> _Try it_: Give every entry again, unchanged, and leave its images out.

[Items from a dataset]

*** Block opens ***

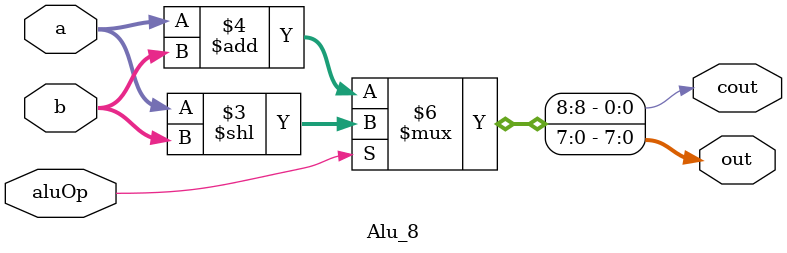
<source format=v>
`timescale 1ns / 1ps


module Alu_8(   input[7:0] a,
                input[7:0] b,
                output reg [7:0]  out,
                output reg cout,	
                input aluOp
    );
    
      
 //Always
  always @ (a or b or aluOp) begin
    
    //if op[1] & 1
    if (aluOp == 1'b1) begin
      
      //sll(a,b,c)
      {cout,out} = a << b;
      
    //else if op[0] & 1
    end else begin
  
      //out = a + b
      {cout,out} = a + b;
    end
    
   
  end
//add(a,b,c)
endmodule

</source>
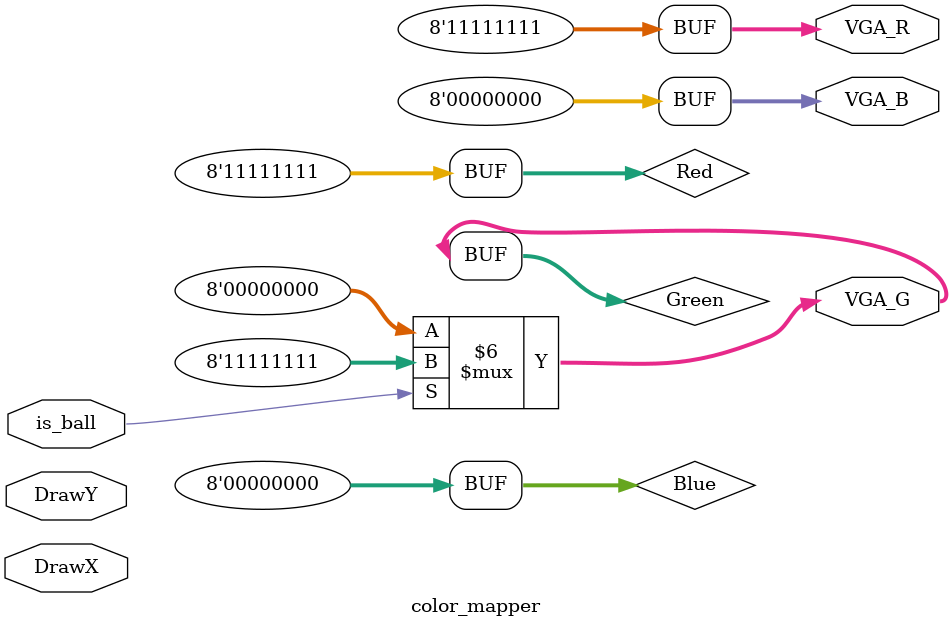
<source format=sv>

module  color_mapper ( input              is_ball,            // Whether current pixel belongs to ball 
                                                              //   or background (computed in ball.sv)
                       input        [9:0] DrawX, DrawY,       // Current pixel coordinates
                       output logic [7:0] VGA_R, VGA_G, VGA_B // VGA RGB output
                     );
    
    logic [7:0] Red, Green, Blue;
    
    // Output colors to VGA
    assign VGA_R = Red;
    assign VGA_G = Green;
    assign VGA_B = Blue;
    
    // Assign color based on is_ball signal
    always_comb
    begin
        if (is_ball == 1'b1) 
        begin
            // White ball
            Red = 8'hff;
            Green = 8'hff;
            Blue = 8'h00;
        end
        else 
        begin
            // Background with nice color gradient
            Red = 8'hff; // 8'h3f; 
            Green = 8'h00;
            Blue = 8'h00; // 8'h7f - {1'b0, DrawX[9:3]};
        end
    end 
    
endmodule

</source>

*** Block closes ***

> _The completed task_:
<source format=v>
`timescale 1ns / 1ps


module Alu_8(   input[7:0] a,
                input[7:0] b,
                output reg [7:0]  out,
                output reg cout,	
                input aluOp
    );
    
      
 //Always
  always @ (a or b or aluOp) begin
    
    //if op[1] & 1
    if (aluOp == 1'b1) begin
      
      //sll(a,b,c)
      {cout,out} = a << b;
      
    //else if op[0] & 1
    end else begin
  
      //out = a + b
      {cout,out} = a + b;
    end
    
   
  end
//add(a,b,c)
endmodule

</source>
<source format=sv>

module  color_mapper ( input              is_ball,            // Whether current pixel belongs to ball 
                                                              //   or background (computed in ball.sv)
                       input        [9:0] DrawX, DrawY,       // Current pixel coordinates
                       output logic [7:0] VGA_R, VGA_G, VGA_B // VGA RGB output
                     );
    
    logic [7:0] Red, Green, Blue;
    
    // Output colors to VGA
    assign VGA_R = Red;
    assign VGA_G = Green;
    assign VGA_B = Blue;
    
    // Assign color based on is_ball signal
    always_comb
    begin
        if (is_ball == 1'b1) 
        begin
            // White ball
            Red = 8'hff;
            Green = 8'hff;
            Blue = 8'h00;
        end
        else 
        begin
            // Background with nice color gradient
            Red = 8'hff; // 8'h3f; 
            Green = 8'h00;
            Blue = 8'h00; // 8'h7f - {1'b0, DrawX[9:3]};
        end
    end 
    
endmodule

</source>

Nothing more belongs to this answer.